» **TEKS SUMBER**:

Peta Kejahatan Kota: Kasus Bilqis dan Jejak Crime Pattern Theory di Makassar
Opini: Zul Khaidir Kadir, SH., MH. Kriminolog/Dosen Fakultas Hukum UMI Makassar. Disampaikan M. Yahya Patta
Spektroom - Namanya Bilqis. Umurnya empat tahun. Hari itu, di Taman Pakui Sayang, Makassar. Tertawa lepas, tanpa tahu bahwa ruang bermainnya akan berubah jadi arena penculikan. Hanya beberapa menit. Cukup untuk membuat sejarah kecil dalam hidup seorang anak, dan menampar kesadaran besar kita tentang keamanan ruang publik.

Rekaman CCTV kemudian beredar. Seorang perempuan dewasa menggandeng tangan Bilqis, melangkah keluar taman. Tidak ada teriakan. Tidak ada kepanikan. Orang-orang di sekitar mungkin mengira itu ibu dan anak. Itulah bagian paling menakutkan dari kejahatan modern. Sering terjadi tanpa drama.

Hari berganti. Berita menyebar cepat. Dari Makassar hingga Jambi. Ribuan kilometer jauhnya, akhirnya Bilqis ditemukan dalam keadaan selamat. Tapi di balik kelegaan itu, ada kegelisahan akademik yang tak bisa begitu saja diredam, bagaimana seorang anak bisa berpindah lintas provinsi tanpa sistem keamanan apa pun yang mendeteksinya?
Sebagai kriminolog, saya tidak melihat kasus ini sekadar penculikan anak. Ia adalah pola. Sebuah pola yang bisa dijelaskan melalui Crime Pattern Theory (CPT), teori yang dikembangkan oleh kriminolog Paul dan Patricia Brantingham. Teori ini berkata crime is not random. Kejahatan mengikuti peta kehidupan manusia. Ia terjadi di tempat yang kita kenal, di jalur yang kita lewati setiap hari, di sudut yang tampak biasa namun rapuh.

» **DATA MASUKAN**:
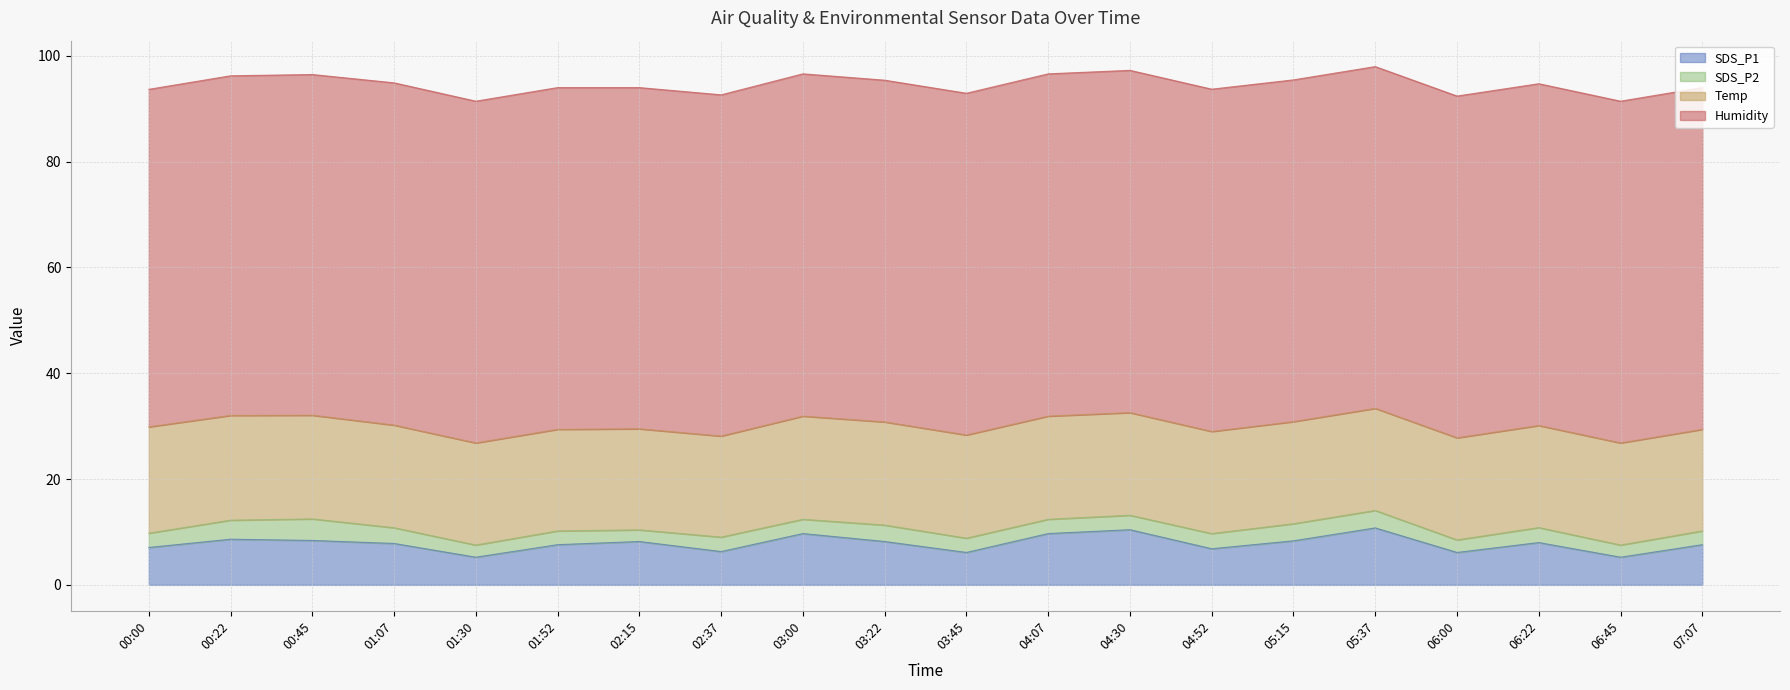

What is the average value of the SDS_P2 series?

2.8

» **TUGAS ANDA**: Salin tanpa perubahan bagian opini tentang kasus Bilqis mulai dari "Rekaman CCTV kemudian" sampai dengan "pun yang mendeteksinya?".

» **HASIL TUGAS**:
Rekaman CCTV kemudian beredar. Seorang perempuan dewasa menggandeng tangan Bilqis, melangkah keluar taman. Tidak ada teriakan. Tidak ada kepanikan. Orang-orang di sekitar mungkin mengira itu ibu dan anak. Itulah bagian paling menakutkan dari kejahatan modern. Sering terjadi tanpa drama.

Hari berganti. Berita menyebar cepat. Dari Makassar hingga Jambi. Ribuan kilometer jauhnya, akhirnya Bilqis ditemukan dalam keadaan selamat. Tapi di balik kelegaan itu, ada kegelisahan akademik yang tak bisa begitu saja diredam, bagaimana seorang anak bisa berpindah lintas provinsi tanpa sistem keamanan apa pun yang mendeteksinya?